Excerpts from a dataset:

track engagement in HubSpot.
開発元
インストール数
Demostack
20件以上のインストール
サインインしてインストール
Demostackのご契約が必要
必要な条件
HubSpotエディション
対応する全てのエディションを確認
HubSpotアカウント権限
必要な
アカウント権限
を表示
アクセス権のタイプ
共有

→ **WORK REQUEST**
Retype all of the records so that every line matches the original exactly.

→ **OUTPUT**
track engagement in HubSpot.
開発元
インストール数
Demostack
20件以上のインストール
サインインしてインストール
Demostackのご契約が必要
必要な条件
HubSpotエディション
対応する全てのエディションを確認
HubSpotアカウント権限
必要な
アカウント権限
を表示
アクセス権のタイプ
共有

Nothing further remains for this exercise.